Ореус милый! отрок прозорливый,
Встревоженный от колыбельных дней
До ранней смерти сумраком зыбей,
В которых и погиб – за то, что так любил их.

Любил ты зыбь во всем, что есть; улыбкой
Встречал ты смену равнодушных дней,
И ты любил усиливать их зыбкий
И мерный гул – в разгуле их скорбей,

В разливе их страстей. – Неутолимый
В тоске и радости, ты мимо, мимо
Всего, что чувственно, – скользил, скользил;
Но чувственно – лишь холод струй любил:
И он тебя настиг – и охватил
Последней зыбью – так неодолимо!

Память о Коневском побуждала к паломничествам на его могилу. В первую годовщину гибели поэта там побывали его отец и Н. Г. Дьяконов, а также А. Я. Билибин, возложивший венок от товарищей Коневского по гимназии, в июле 1903 г. – они же вместе с А. Ф. Калем и Ф. А. Лютером. В июле 1911 г. могилу Коневского посетил Брюсов (эту поездку описала в своих воспоминаниях сопровождавшая его Н. Петровская). В результате возникло его стихотворение "На могиле Ивана Коневского" (13 июля 1911 г.):

Я посетил твой прах, забытый и далекий,
На сельском кладбище, среди простых крестов,
Где ты, безвестный, спишь, как в жизни, одинокий,
Любовник тишины и несказанных снов.

Ты позабыт давно друзьями и врагами,
И близкие тебе давно все отошли,
Но связь давнишняя не порвалась меж нами,
Двух клявшихся навек – жить радостью земли!

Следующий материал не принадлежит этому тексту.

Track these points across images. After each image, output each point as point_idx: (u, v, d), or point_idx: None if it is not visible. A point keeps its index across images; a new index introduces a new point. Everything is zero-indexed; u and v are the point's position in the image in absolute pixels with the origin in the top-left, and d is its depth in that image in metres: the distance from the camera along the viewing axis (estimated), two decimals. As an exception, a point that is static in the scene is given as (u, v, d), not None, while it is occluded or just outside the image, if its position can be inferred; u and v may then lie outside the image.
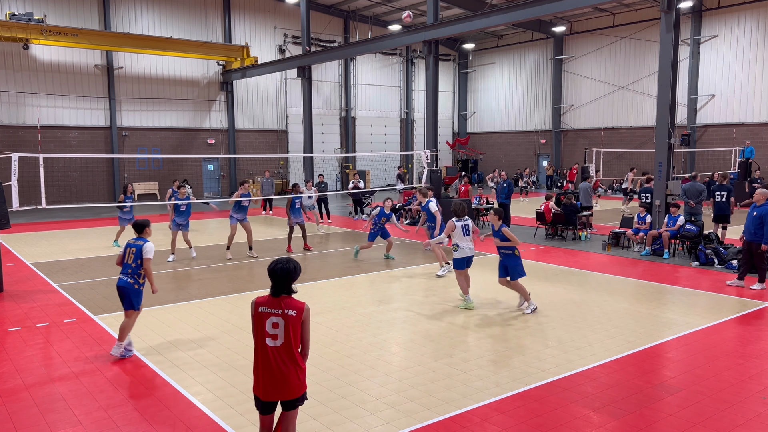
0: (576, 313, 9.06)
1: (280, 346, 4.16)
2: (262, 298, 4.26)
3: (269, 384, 4.17)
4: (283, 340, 4.16)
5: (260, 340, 4.20)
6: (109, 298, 10.08)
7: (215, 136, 30.99)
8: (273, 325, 4.16)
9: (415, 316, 8.99)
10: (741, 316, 8.90)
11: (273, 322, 4.16)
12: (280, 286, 4.19)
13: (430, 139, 20.11)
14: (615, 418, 5.55)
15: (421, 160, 18.30)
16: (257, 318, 4.21)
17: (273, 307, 4.18)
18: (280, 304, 4.18)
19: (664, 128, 14.48)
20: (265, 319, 4.17)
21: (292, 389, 4.19)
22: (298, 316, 4.18)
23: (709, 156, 29.56)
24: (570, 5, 16.99)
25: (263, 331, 4.18)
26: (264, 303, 4.21)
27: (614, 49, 33.38)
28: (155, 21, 28.83)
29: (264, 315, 4.18)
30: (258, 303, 4.23)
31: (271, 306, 4.19)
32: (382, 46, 24.85)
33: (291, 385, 4.18)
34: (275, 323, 4.15)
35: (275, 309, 4.17)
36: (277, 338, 4.16)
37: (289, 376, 4.16)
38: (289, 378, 4.17)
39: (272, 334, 4.16)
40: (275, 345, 4.16)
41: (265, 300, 4.23)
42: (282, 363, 4.15)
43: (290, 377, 4.17)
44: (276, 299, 4.20)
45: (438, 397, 6.02)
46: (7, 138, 25.26)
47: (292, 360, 4.18)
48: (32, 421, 5.55)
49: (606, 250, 14.59)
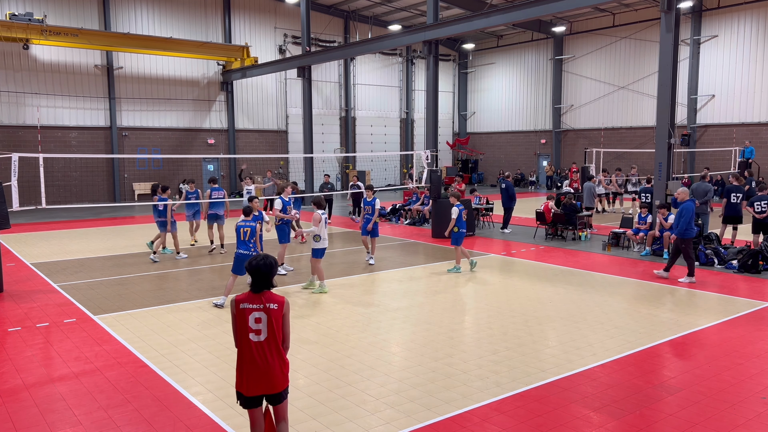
0: (576, 313, 9.06)
1: (264, 341, 4.27)
2: (241, 295, 4.35)
3: (254, 379, 4.27)
4: (267, 334, 4.27)
5: (243, 336, 4.29)
6: (109, 298, 10.09)
7: (215, 136, 31.00)
8: (256, 320, 4.26)
9: (415, 315, 8.99)
10: (741, 316, 8.90)
11: (255, 317, 4.26)
12: (261, 282, 4.29)
13: (430, 139, 20.11)
14: (615, 418, 5.55)
15: (421, 160, 18.29)
16: (239, 315, 4.29)
17: (254, 303, 4.28)
18: (261, 299, 4.28)
19: (664, 128, 14.48)
20: (247, 315, 4.27)
21: (277, 383, 4.30)
22: (279, 309, 4.29)
23: (709, 156, 29.56)
24: (570, 5, 16.98)
25: (246, 327, 4.27)
26: (245, 300, 4.30)
27: (614, 49, 33.38)
28: (155, 21, 28.83)
29: (246, 311, 4.27)
30: (238, 300, 4.32)
31: (252, 302, 4.28)
32: (382, 46, 24.84)
33: (275, 379, 4.29)
34: (258, 318, 4.26)
35: (257, 304, 4.27)
36: (260, 333, 4.26)
37: (273, 370, 4.28)
38: (274, 371, 4.28)
39: (255, 329, 4.26)
40: (259, 340, 4.27)
41: (246, 297, 4.32)
42: (266, 357, 4.26)
43: (275, 371, 4.28)
44: (257, 295, 4.30)
45: (438, 397, 6.02)
46: (7, 138, 25.26)
47: (276, 353, 4.29)
48: (32, 421, 5.55)
49: (606, 250, 14.59)
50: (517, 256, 14.07)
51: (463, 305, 9.61)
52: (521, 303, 9.68)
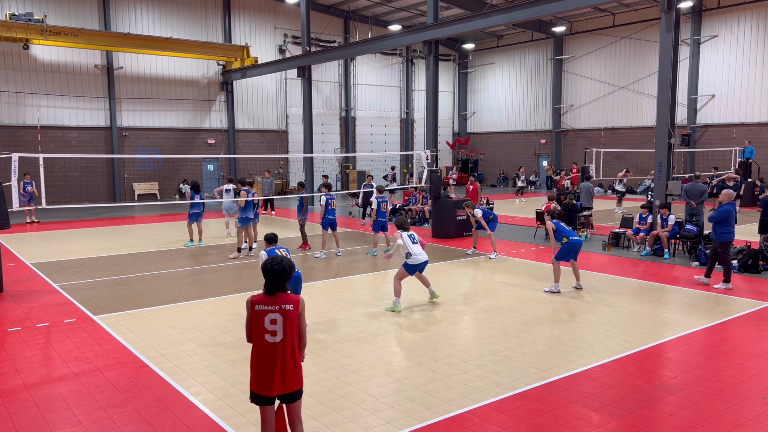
0: (576, 313, 9.06)
1: (280, 342, 4.28)
2: (257, 296, 4.36)
3: (270, 379, 4.28)
4: (283, 335, 4.28)
5: (259, 337, 4.30)
6: (109, 298, 10.09)
7: (215, 136, 31.00)
8: (271, 321, 4.27)
9: (415, 316, 8.99)
10: (741, 316, 8.90)
11: (271, 319, 4.27)
12: (275, 285, 4.31)
13: (430, 139, 20.11)
14: (615, 418, 5.55)
15: (421, 160, 18.29)
16: (255, 316, 4.30)
17: (270, 304, 4.29)
18: (276, 300, 4.29)
19: (664, 128, 14.48)
20: (262, 317, 4.28)
21: (292, 383, 4.33)
22: (294, 309, 4.31)
23: (709, 156, 29.56)
24: (570, 5, 16.98)
25: (262, 328, 4.28)
26: (260, 301, 4.32)
27: (614, 49, 33.38)
28: (155, 21, 28.83)
29: (261, 312, 4.28)
30: (254, 302, 4.33)
31: (267, 303, 4.30)
32: (382, 46, 24.83)
33: (291, 379, 4.32)
34: (273, 319, 4.27)
35: (272, 306, 4.29)
36: (276, 334, 4.28)
37: (289, 370, 4.30)
38: (289, 372, 4.30)
39: (271, 330, 4.28)
40: (275, 341, 4.28)
41: (261, 298, 4.33)
42: (282, 358, 4.28)
43: (290, 371, 4.30)
44: (272, 297, 4.31)
45: (438, 397, 6.02)
46: (7, 138, 25.27)
47: (291, 354, 4.31)
48: (32, 421, 5.55)
49: (606, 250, 14.59)
50: (517, 256, 14.07)
51: (463, 305, 9.61)
52: (521, 303, 9.68)
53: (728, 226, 10.60)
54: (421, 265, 9.48)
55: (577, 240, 10.41)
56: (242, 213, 14.08)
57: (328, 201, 13.94)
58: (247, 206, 14.08)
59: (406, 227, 9.80)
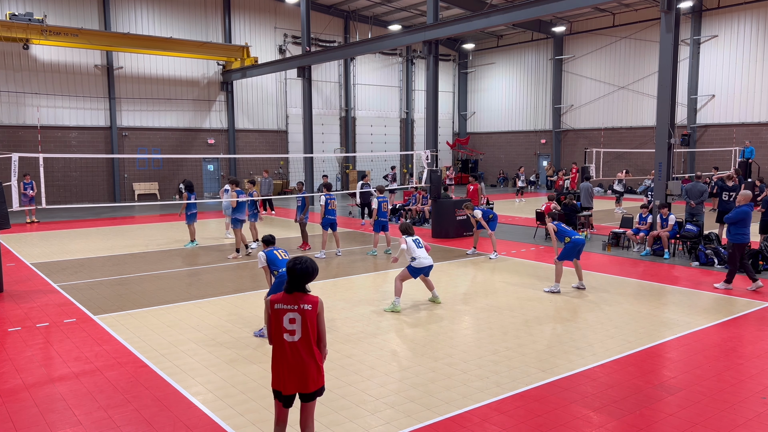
0: (576, 313, 9.06)
1: (298, 341, 4.30)
2: (276, 295, 4.39)
3: (289, 378, 4.31)
4: (301, 334, 4.29)
5: (278, 336, 4.33)
6: (109, 298, 10.09)
7: (215, 136, 31.00)
8: (290, 320, 4.29)
9: (415, 315, 8.99)
10: (741, 316, 8.90)
11: (290, 318, 4.29)
12: (296, 284, 4.33)
13: (430, 139, 20.11)
14: (615, 418, 5.55)
15: (421, 160, 18.29)
16: (274, 315, 4.33)
17: (289, 303, 4.31)
18: (295, 300, 4.31)
19: (664, 128, 14.48)
20: (281, 316, 4.30)
21: (312, 381, 4.34)
22: (313, 310, 4.32)
23: (709, 156, 29.56)
24: (570, 5, 16.98)
25: (281, 327, 4.31)
26: (279, 300, 4.34)
27: (614, 49, 33.38)
28: (155, 21, 28.83)
29: (281, 312, 4.30)
30: (273, 301, 4.35)
31: (286, 302, 4.32)
32: (382, 46, 24.83)
33: (310, 378, 4.32)
34: (292, 319, 4.29)
35: (291, 305, 4.30)
36: (294, 333, 4.29)
37: (308, 369, 4.31)
38: (309, 371, 4.31)
39: (290, 329, 4.29)
40: (293, 340, 4.30)
41: (281, 297, 4.35)
42: (300, 357, 4.29)
43: (309, 370, 4.31)
44: (291, 296, 4.33)
45: (438, 397, 6.02)
46: (7, 138, 25.27)
47: (309, 353, 4.31)
48: (32, 421, 5.55)
49: (606, 250, 14.59)
50: (517, 255, 14.08)
51: (463, 305, 9.61)
52: (521, 303, 9.68)
53: (744, 227, 10.32)
54: (426, 269, 9.48)
55: (579, 239, 10.41)
56: (233, 214, 14.05)
57: (327, 201, 13.94)
58: (238, 207, 13.96)
59: (411, 232, 9.81)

Еще один литератор, побывавший на месте упокоения Коневского, – давний его почитатель С. Г. Кара-Мурза, упомянувший об этом в одном из своих газетных очерков: "Зегевольд – это прелестное горное местечко, прозванное Ливонской Швейцарией. Покрытый яркой зеленью лиственного леса, глубокий обрыв навевает помимо красоты своей величественной картины яркие, исторические воспоминания, так как в густом лесу притаены остатки громадных рыцарских крепостей, возведенных ливонским орденом меченосцев ‹…› На дне этого колоссального обрыва протекает быстрая речка Аа, где и нашел свою погибель Коневской ‹…›".